Il se souvient de leur
journée rien que tous les deux. Il faisait plus froid
qu’aujourd’hui. Ils avaient embarqué à Tadoussac sur un vieux
bateau de pêche rafistolé avec son paternel. Ils avaient navigué
quelques heures en silence le long de la Grande rivière qui marche
et avaient croisé quelques navires marchands. La brume s’était
levée et l’immense bloc de roche percée s’était dressé, fier
et robuste, modelé par les vagues. La mer était d’un bleu glacial
et l’écume des vagues blanchissait leurs crêtes. Le plateau aux
maigres herbes était envahi de pingouins, de mouettes et de
cormorans qui faisaient un vacarme assourdissant. Des goélands les
survolaient.
Soudain, ils avaient
entendu et vu son souffle, son corps gris et lisse qui glissait tout
en courbe et disparaissait, et ensuite plus que sa queue, immense.

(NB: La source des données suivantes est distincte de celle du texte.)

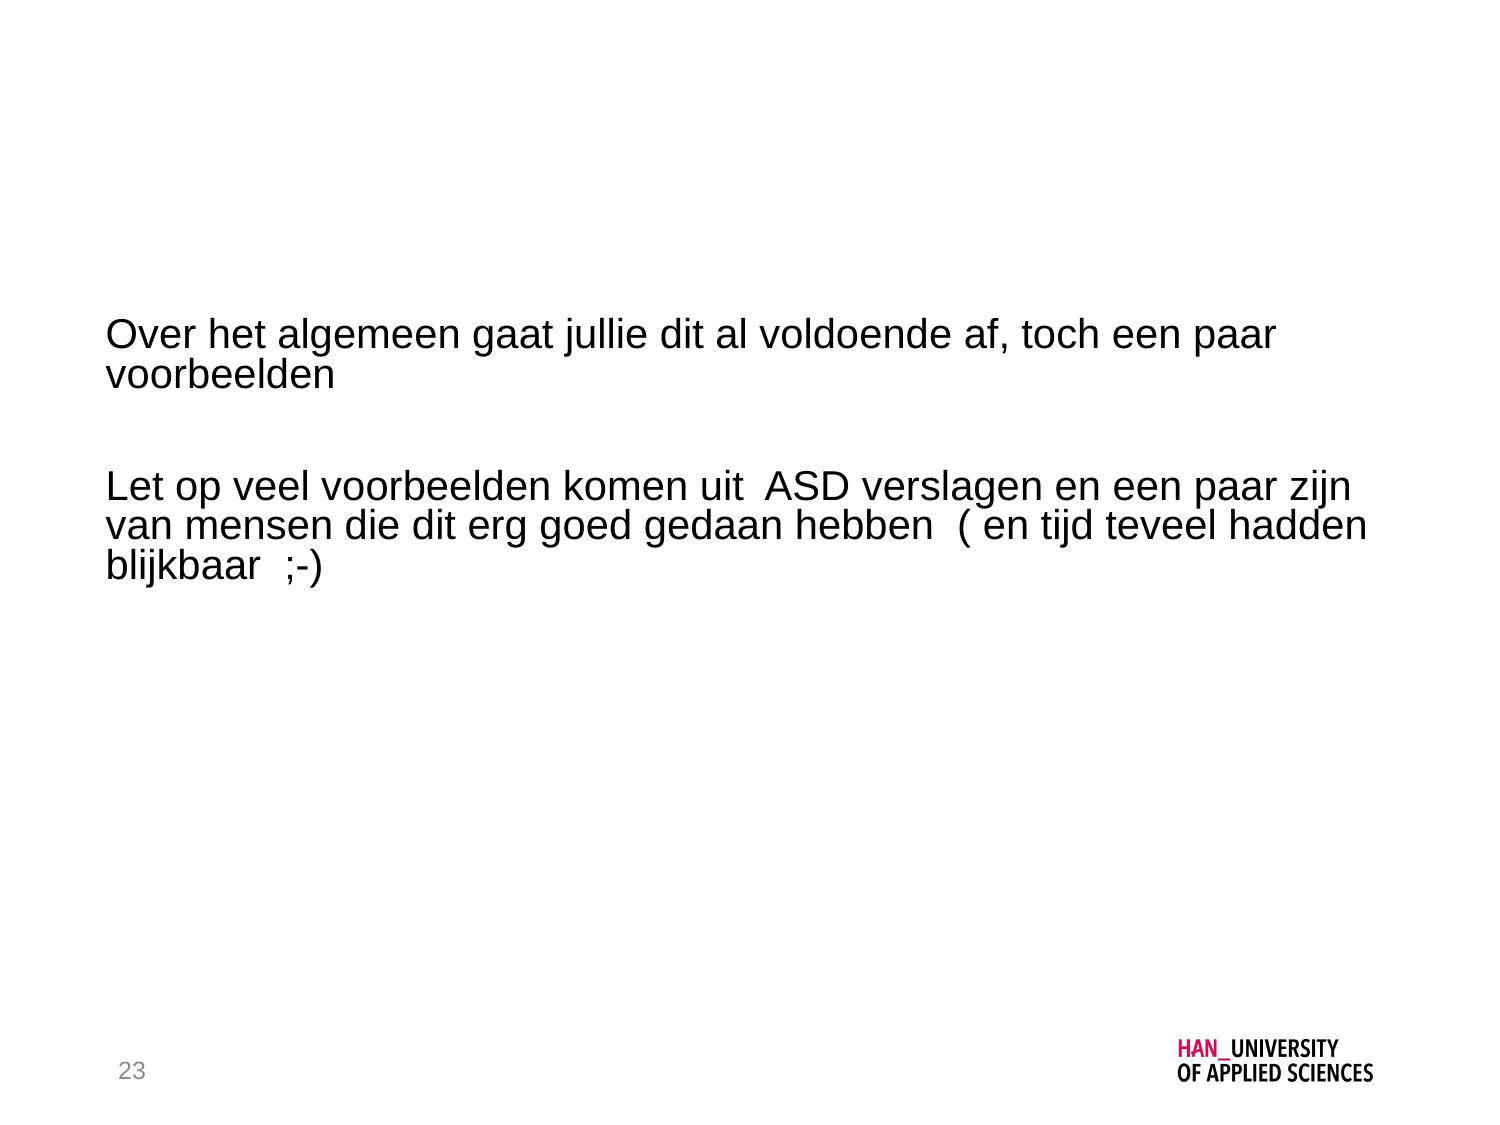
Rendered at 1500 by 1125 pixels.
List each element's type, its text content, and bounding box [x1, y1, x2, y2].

picture [1172, 1021, 1396, 1119]
list Over het algemeen gaat jullie dit al voldoende af, toch een paar voorbeelden Let op veel voorbeelden komen uit ASD verslagen en een paar zijn van mensen die dit erg goed gedaan hebben ( en tijd teveel hadden blijkbaar ;-) [90, 309, 1447, 1008]
slide_number 23 [103, 1039, 441, 1100]
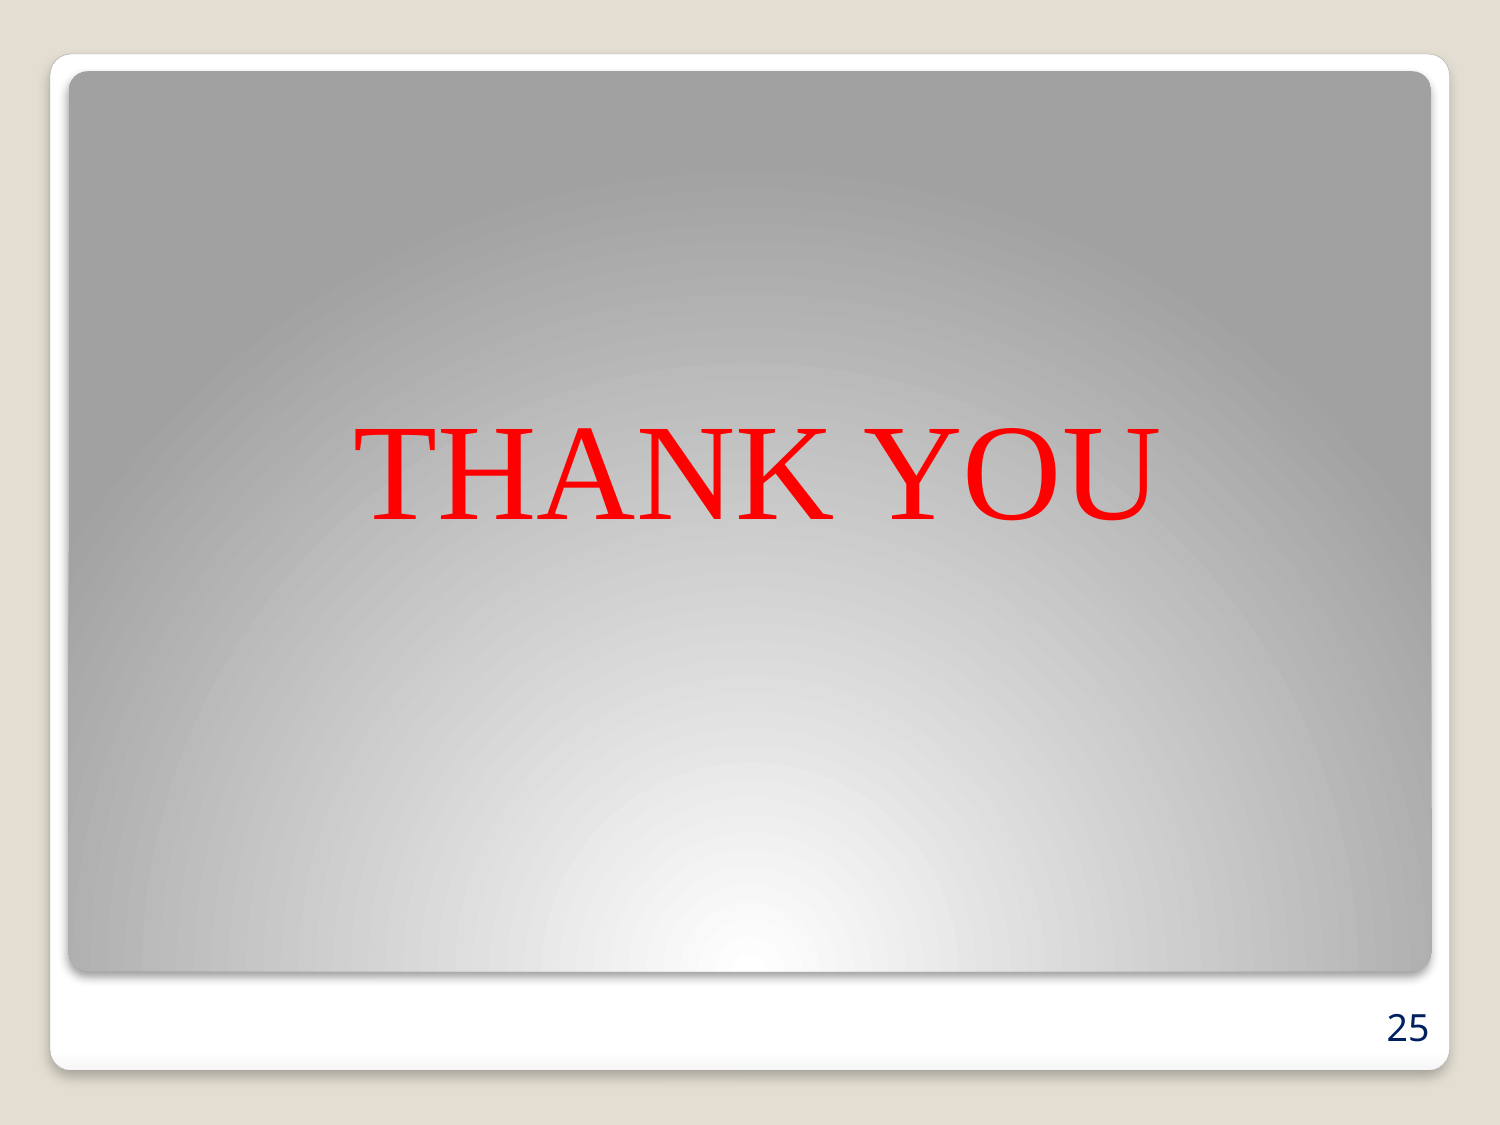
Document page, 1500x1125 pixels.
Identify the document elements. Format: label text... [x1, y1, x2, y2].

list THANK YOU [82, 86, 1425, 1050]
slide_number 25 [1237, 1002, 1445, 1063]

L’imposant cétacé s’est éloigné aussi vite, une de ses
nageoires blanche et dentelée sortant de l’eau comme pour dire
adieu. Au retour, avec ses yeux encore émerveillés d’enfant, il a
aperçu quelques phoques à la surface. Ils sont revenus au coucher
du soleil, somptueux, le bleu et le rose se mêlaient dans une
palette de douceur et de souvenirs précieux.
Sur le lac, il voit le
radeau qu’ils avaient construit ensemble avec quelques rondins de
bois, toujours là.
La ligne se tend encore
une fois, plus fort. Il la ramène à lui et cette fois, la pêche
est honorable : un beau Touladi pend et s’agite. Il peut rentrer,
fatigué et fier, par le chemin qu’il connaît. Les branches des
arbres forment un tunnel et le protègent un peu de la pluie. Il
caresse d’une main les fougères sans se couper, quelques orties
lui piquent les cuisses nues au passage.
« Eh ben maintenant, mon
gars, t’as plus qu’à le préparer ! » Alors il frappe le long
corps olive moucheté de blanc, le frappe, encore et encore contre le
bord de l’évier en pierre, derrière la vieille bâtisse où
s’abreuvent les animaux. Mais l’omble du Canada à la gueule
aplatie frétille toujours. Des larmes remplissent ses yeux et
glissent sur son visage. Aujourd’hui, la nature est pluvieuse et
pleine de rage.
La truite grise a enfin
arrêté de bouger. Avec son couteau, il ouvre son ventre jaune, vide
les entrailles de ses boyaux, coupe sa nageoire fourchue et sa tête
aplatie, ses mains sont ensanglantées et visqueuses.
Grand’ma sert sa pêche
au souper. Il est seul avec ses aïeuls autour de la table en chêne
blanc brut. La pluie a cessé, le vent fait gémir le bois de la
vieille baraque et crépiter les flammes dans la cheminée, la nuit
noire les enveloppe comme un édredon.